Please copy the records from the start through the line holding "10: (482, 171)", inclusive, substituting "Follow these points" for "Track these points" and keeping everything else unchanged. Leave the pictures out of your copy.
____ Given entries
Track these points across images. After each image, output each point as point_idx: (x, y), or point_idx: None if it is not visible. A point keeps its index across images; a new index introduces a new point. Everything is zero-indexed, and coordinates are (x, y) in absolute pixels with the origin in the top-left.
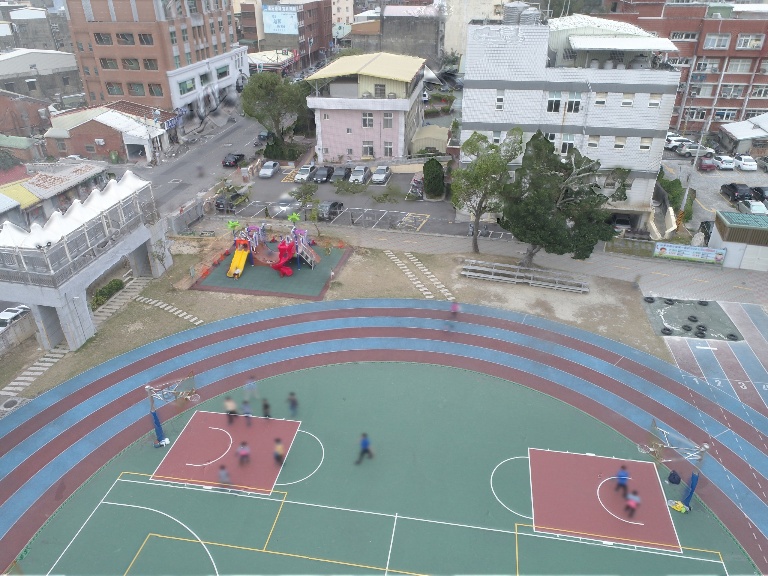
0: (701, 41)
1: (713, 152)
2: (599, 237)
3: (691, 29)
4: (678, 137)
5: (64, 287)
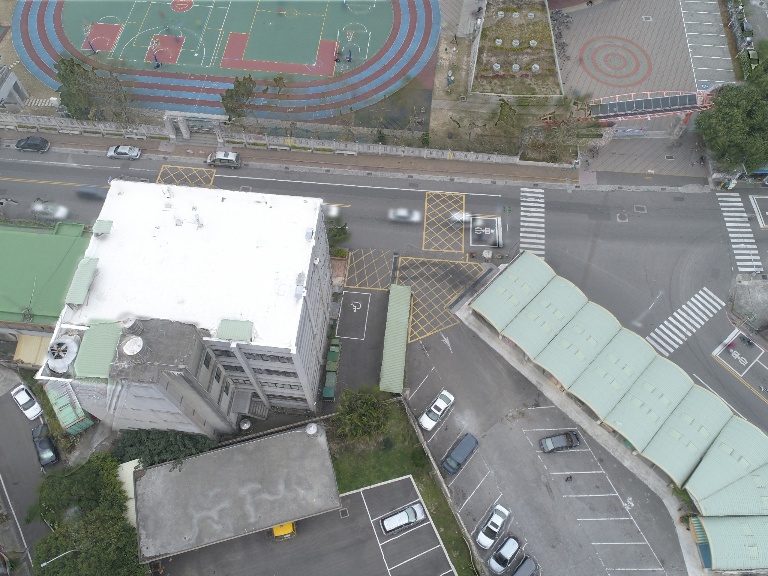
0: None
1: None
2: None
3: None
4: None
5: None
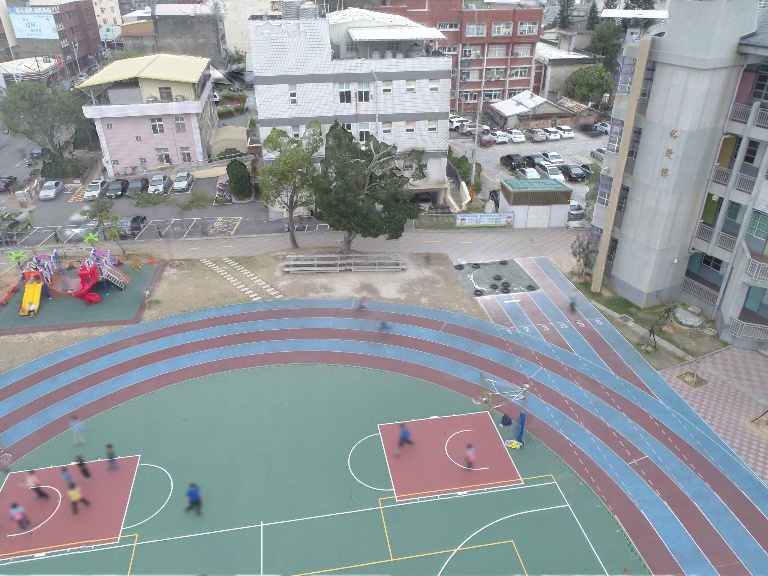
0: (463, 30)
1: (489, 129)
2: (407, 216)
3: (453, 20)
4: (458, 118)
5: None
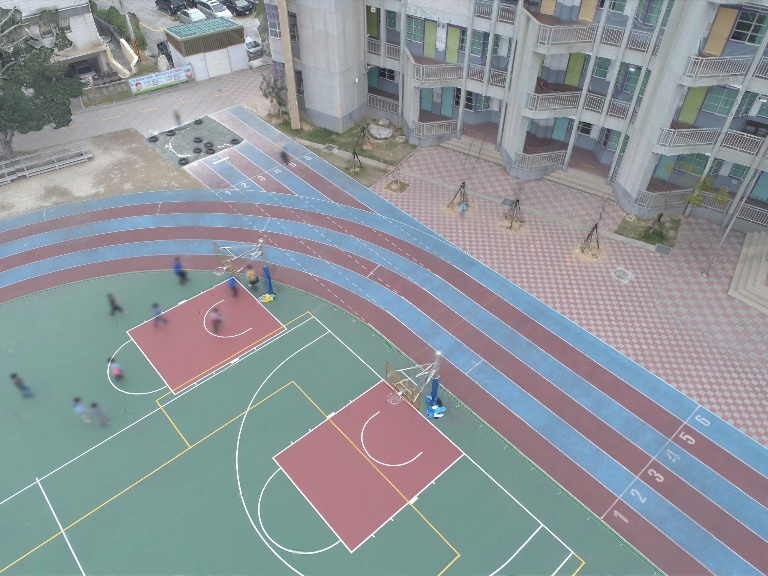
0: None
1: None
2: (69, 95)
3: None
4: None
5: None
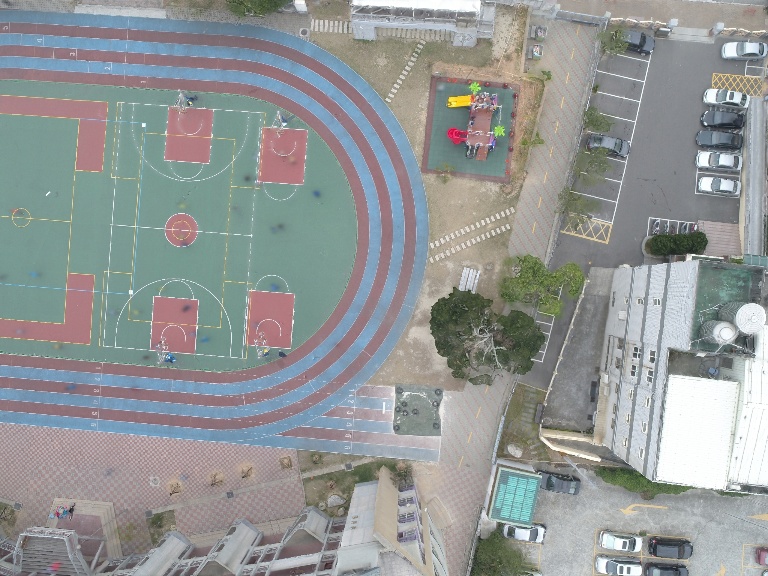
0: None
1: None
2: None
3: None
4: None
5: (356, 21)
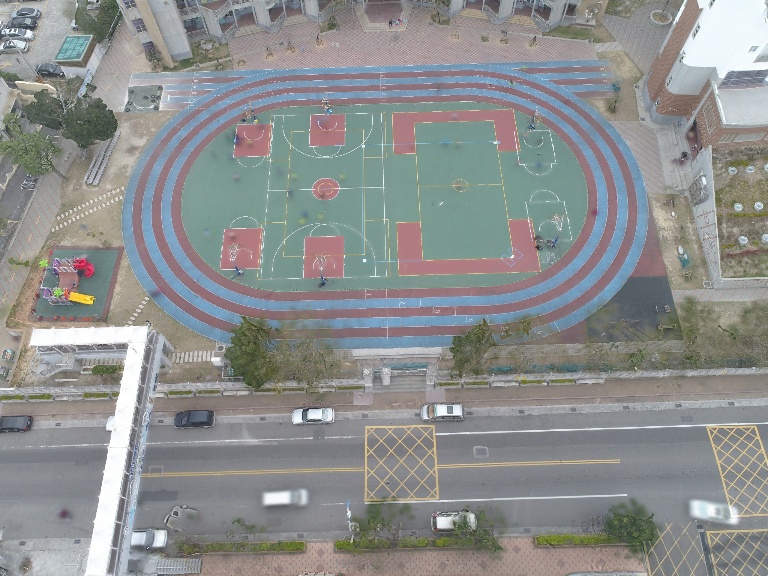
0: None
1: None
2: None
3: None
4: None
5: None
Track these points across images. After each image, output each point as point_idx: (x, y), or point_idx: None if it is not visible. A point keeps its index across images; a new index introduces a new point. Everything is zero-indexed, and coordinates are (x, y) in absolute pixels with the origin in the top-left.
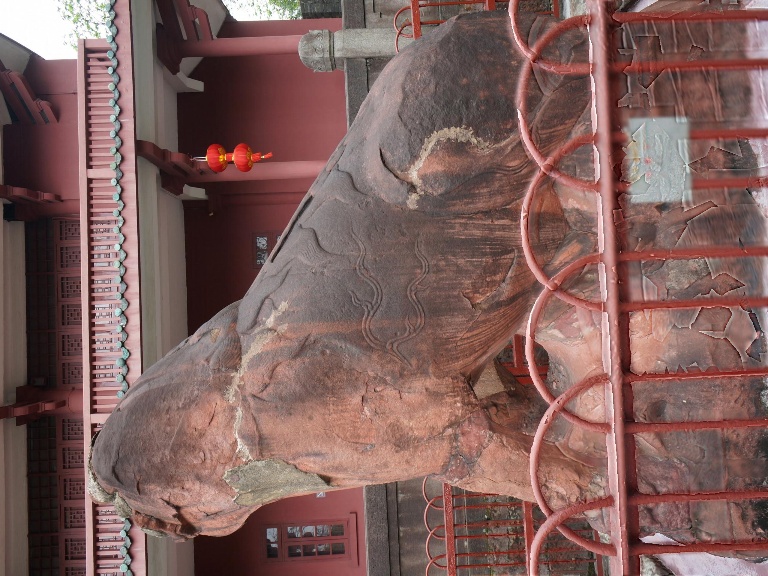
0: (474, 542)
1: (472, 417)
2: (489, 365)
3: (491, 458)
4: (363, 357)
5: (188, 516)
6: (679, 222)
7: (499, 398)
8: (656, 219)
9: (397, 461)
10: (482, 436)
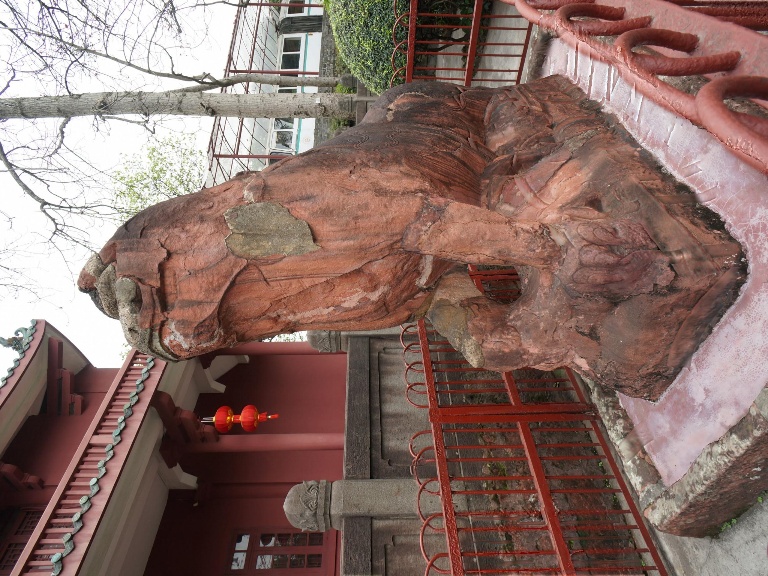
0: None
1: None
2: (465, 276)
3: (457, 206)
4: (353, 152)
5: (169, 281)
6: (564, 126)
7: (479, 300)
8: (551, 133)
9: (376, 204)
10: None
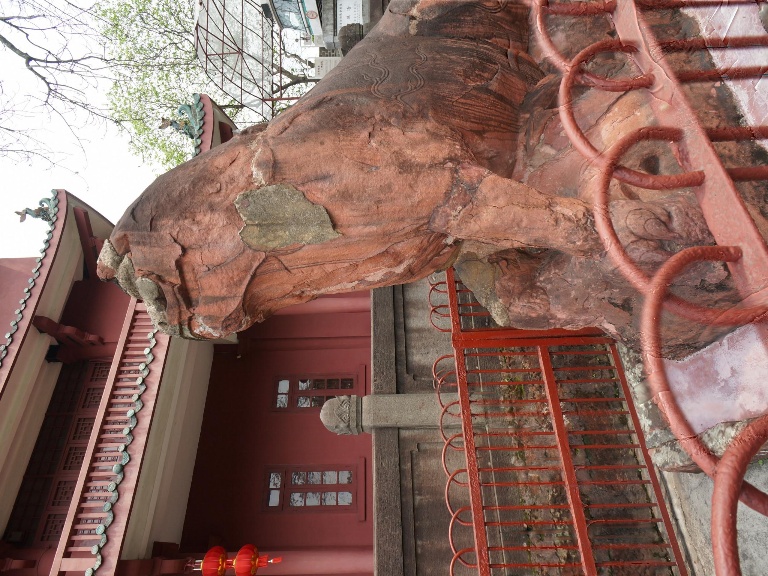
0: (513, 561)
1: (471, 163)
2: None
3: (492, 184)
4: (371, 103)
5: (189, 276)
6: None
7: (508, 253)
8: (611, 43)
9: (400, 184)
10: (482, 171)
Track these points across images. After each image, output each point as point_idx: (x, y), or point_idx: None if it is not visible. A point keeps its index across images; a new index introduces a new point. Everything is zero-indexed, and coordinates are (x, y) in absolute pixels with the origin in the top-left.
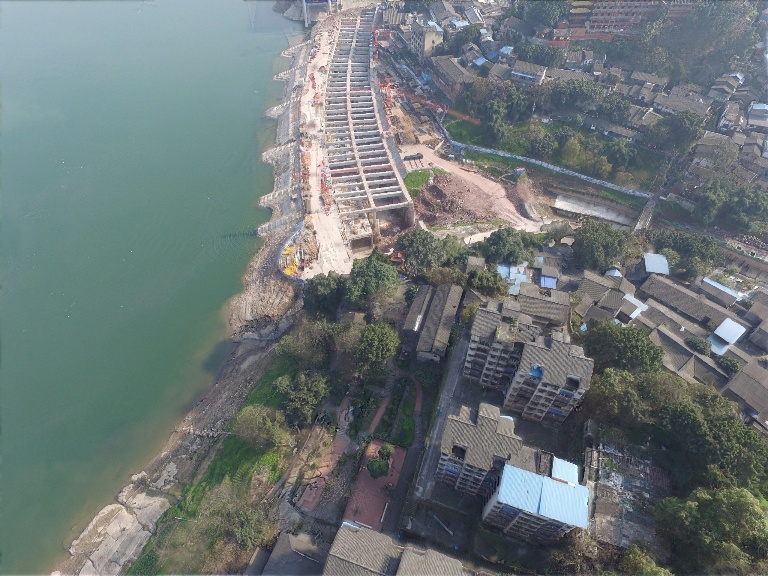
________
— Problem solution —
Follow these points across images. After each image, output each point as point_idx: (x, y), or point_idx: None if it is not visible. A point keeps its index across images; a new index introduces a new point. Everything is zero-indexed, and coordinates are (x, y) in absolute pixels with the origin in the top-left.
0: (701, 41)
1: (713, 152)
2: (599, 237)
3: (691, 29)
4: (678, 137)
5: (64, 287)
0: None
1: None
2: None
3: None
4: None
5: None
0: (463, 30)
1: (489, 129)
2: (407, 216)
3: (453, 20)
4: (458, 118)
5: None
0: None
1: None
2: (69, 95)
3: None
4: None
5: None
0: None
1: None
2: None
3: None
4: None
5: (356, 21)
0: None
1: None
2: None
3: None
4: None
5: None
Follow these points across images. After each image, output each point as point_idx: (x, y), or point_idx: None if it is not visible. A point keeps its index across images; a new index introduces a new point. Everything is zero-indexed, and coordinates are (x, y) in absolute pixels with the origin in the top-left.
0: (474, 542)
1: (472, 417)
2: (489, 365)
3: (491, 458)
4: (363, 357)
5: (188, 516)
6: (679, 222)
7: (499, 398)
8: (656, 219)
9: (397, 461)
10: (482, 436)
0: None
1: None
2: (465, 276)
3: (457, 206)
4: (353, 152)
5: (169, 281)
6: (564, 126)
7: (479, 300)
8: (551, 133)
9: (376, 204)
10: None
0: (513, 561)
1: (471, 163)
2: None
3: (492, 184)
4: (371, 103)
5: (189, 276)
6: None
7: (508, 253)
8: (611, 43)
9: (400, 184)
10: (482, 171)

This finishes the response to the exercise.